EXTRACTED DATA:
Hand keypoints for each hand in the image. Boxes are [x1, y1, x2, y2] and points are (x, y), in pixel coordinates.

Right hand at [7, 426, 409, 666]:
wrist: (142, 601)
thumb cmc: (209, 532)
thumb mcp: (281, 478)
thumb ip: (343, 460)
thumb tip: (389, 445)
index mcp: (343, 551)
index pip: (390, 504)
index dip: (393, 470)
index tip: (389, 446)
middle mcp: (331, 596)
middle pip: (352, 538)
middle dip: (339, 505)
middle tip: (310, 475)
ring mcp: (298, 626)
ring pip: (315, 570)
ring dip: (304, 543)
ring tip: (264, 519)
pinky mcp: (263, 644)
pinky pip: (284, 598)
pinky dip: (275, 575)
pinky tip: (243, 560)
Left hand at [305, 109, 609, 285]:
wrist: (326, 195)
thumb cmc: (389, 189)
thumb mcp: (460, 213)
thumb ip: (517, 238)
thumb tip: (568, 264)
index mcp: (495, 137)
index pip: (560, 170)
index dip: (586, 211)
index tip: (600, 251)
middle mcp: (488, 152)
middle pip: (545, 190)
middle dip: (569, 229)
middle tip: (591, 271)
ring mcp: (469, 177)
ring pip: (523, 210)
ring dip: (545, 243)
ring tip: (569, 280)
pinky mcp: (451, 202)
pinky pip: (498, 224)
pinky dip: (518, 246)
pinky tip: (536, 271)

* * *

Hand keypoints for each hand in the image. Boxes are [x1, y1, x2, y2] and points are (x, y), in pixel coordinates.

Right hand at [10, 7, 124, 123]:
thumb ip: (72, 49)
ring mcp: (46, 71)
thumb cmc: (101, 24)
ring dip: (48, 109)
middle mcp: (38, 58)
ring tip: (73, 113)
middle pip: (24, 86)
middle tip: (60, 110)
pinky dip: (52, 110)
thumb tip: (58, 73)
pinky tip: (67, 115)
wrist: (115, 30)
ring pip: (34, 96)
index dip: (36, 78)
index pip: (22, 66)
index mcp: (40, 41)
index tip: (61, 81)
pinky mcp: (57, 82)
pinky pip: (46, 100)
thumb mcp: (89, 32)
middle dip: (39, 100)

BRIEF:
Among the lines of the material, find those that hold the word "thumb" and copy them.

YOUR RESPONSE:
thumb cmc: (209, 532)
thumb mcp: (281, 478)
thumb ip: (343, 460)
thumb tip: (389, 445)
thumb cmc: (389, 189)
thumb mcp: (460, 213)
thumb ip: (517, 238)
thumb tip: (568, 264)
thumb ip: (72, 49)
thumb cmc: (101, 24)
thumb tip: (58, 73)
thumb mcp: (89, 32)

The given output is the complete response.